On 1/3/2018 11:58 AM, Dave Chinner wrote:
> On Wed, Jan 03, 2018 at 11:28:44AM +0900, Byungchul Park wrote:
>> On 1/1/2018 7:18 PM, Matthew Wilcox wrote:
>>> On Sat, Dec 30, 2017 at 06:00:57PM -0500, Theodore Ts'o wrote:
>>>> Also, what to do with TCP connections which are created in userspace
>>>> (with some authentication exchanges happening in userspace), and then
>>>> passed into kernel space for use in kernel space, is an interesting
>>>> question.
>>>
>>> Yes!  I'd love to have a lockdep expert weigh in here.  I believe it's
>>> legitimate to change a lock's class after it's been used, essentially
>>> destroying it and reinitialising it.  If not, it should be because it's
>>> a reasonable design for an object to need different lock classes for
>>> different phases of its existance.
>>
>> I also think it should be done ultimately.

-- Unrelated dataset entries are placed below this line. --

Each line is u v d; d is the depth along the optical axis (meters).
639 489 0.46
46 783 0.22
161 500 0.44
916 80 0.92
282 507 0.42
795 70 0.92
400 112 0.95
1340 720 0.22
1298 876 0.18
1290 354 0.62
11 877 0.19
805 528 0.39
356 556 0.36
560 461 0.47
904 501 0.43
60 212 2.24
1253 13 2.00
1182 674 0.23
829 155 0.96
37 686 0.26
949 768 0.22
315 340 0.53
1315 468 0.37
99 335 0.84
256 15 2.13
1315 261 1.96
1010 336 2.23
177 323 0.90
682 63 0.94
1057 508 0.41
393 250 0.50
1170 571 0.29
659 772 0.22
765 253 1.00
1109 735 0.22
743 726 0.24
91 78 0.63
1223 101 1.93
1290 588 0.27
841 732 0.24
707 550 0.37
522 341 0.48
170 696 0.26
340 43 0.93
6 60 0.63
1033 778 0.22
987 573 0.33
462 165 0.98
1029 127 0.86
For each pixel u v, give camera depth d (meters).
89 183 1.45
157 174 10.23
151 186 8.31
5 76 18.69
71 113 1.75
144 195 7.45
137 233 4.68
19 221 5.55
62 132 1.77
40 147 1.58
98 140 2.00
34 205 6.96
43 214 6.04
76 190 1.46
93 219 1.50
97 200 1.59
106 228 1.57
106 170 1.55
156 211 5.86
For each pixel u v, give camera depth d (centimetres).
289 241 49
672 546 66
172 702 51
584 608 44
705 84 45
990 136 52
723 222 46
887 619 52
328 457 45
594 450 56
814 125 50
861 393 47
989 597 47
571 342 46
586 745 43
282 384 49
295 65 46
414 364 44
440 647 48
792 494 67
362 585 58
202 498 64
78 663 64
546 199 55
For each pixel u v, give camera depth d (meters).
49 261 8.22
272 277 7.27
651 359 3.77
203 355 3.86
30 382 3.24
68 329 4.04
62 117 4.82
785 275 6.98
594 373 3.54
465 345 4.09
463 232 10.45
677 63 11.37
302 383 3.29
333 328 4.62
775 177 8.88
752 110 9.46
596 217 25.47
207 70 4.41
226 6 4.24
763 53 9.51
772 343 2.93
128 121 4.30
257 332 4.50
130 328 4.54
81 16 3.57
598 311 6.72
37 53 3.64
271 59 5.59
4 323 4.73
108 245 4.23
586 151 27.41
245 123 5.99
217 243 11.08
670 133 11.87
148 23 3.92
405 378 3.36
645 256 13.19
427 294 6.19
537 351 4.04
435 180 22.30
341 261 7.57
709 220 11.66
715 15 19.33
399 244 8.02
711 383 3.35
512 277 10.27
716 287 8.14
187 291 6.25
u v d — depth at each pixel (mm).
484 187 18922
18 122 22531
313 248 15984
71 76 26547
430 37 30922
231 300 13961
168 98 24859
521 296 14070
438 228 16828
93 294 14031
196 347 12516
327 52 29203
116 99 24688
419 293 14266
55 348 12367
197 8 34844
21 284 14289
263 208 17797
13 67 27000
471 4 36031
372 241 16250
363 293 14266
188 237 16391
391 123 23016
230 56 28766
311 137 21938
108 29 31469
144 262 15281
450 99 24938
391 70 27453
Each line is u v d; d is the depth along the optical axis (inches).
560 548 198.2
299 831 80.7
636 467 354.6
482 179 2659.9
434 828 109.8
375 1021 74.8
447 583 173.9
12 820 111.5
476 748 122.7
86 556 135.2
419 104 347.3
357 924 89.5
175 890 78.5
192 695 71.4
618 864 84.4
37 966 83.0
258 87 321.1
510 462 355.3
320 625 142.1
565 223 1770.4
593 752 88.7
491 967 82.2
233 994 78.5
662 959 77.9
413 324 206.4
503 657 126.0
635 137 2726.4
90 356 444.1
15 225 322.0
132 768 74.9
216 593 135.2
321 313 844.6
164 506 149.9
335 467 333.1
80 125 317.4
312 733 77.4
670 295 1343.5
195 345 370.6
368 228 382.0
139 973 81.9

And I think it's very much
>> hard since it requires to change the dependency graph of lockdep but
>> anyway possible. It's up to lockdep maintainer's will though..
> 
> We used to do this in XFS to work around the fact that the memory
> reclaim context "locks" were too stupid to understand that an object
> referenced and locked above memory allocation could not be
> accessed below in memory reclaim because memory reclaim only accesses
> /unreferenced objects/. We played whack-a-mole with lockdep for
> years to get most of the false positives sorted out.
> 
> Hence for a long time we had to re-initialise the lock context for
> the XFS inode iolock in ->evict_inode() so we could lock it for
> reclaim processing.  Eventually we ended up completely reworking the
> inode reclaim locking in XFS primarily to get rid of all the nasty
> lockdep hacks we had strewn throughout the code. It was ~2012 we
> got rid of the last inode re-init code, IIRC. Yeah:
> 
> commit 4f59af758f9092bc7b266ca919ce6067170e5172
> Author: Christoph Hellwig <hch@...radead.org>
> Date:   Wed Jul 4 11:13:33 2012 -0400
> 
>      xfs: remove iolock lock classes
>      
>      Now that we never take the iolock during inode reclaim we don't need
>      to play games with lock classes.
>      
>      Signed-off-by: Christoph Hellwig <hch@....de>
>      Reviewed-by: Rich Johnston <rjohnston@....com>
>      Signed-off-by: Ben Myers <bpm@....com>
> 
> We still have problems with lockdep false positives w.r.t. memory
> allocation contexts, mainly with code that can be called from
> both above and below memory allocation contexts. We've finally
> got __GFP_NOLOCKDEP to be able to annotate memory allocation points
> within such code paths, but that doesn't help with locks....
> 
> Byungchul, lockdep has a long, long history of having sharp edges
> and being very unfriendly to developers. We've all been scarred by
> lockdep at one time or another and so there's a fair bit of
> resistance to repeating past mistakes and allowing lockdep to
> inflict more scars on us....

As I understand what you suffered from.. I don't really want to
force it forward strongly.

So far, all problems have been handled by myself including the
final one e.i. the completion in submit_bio_wait() with the
invalidation if it's allowed. But yes, who knows the future? In
the future, that terrible thing you mentioned might or might
not happen because of cross-release.

I just felt like someone was misunderstanding what the problem
came from, what the problem was, how we could avoid it, why
cross-release should be removed and so on..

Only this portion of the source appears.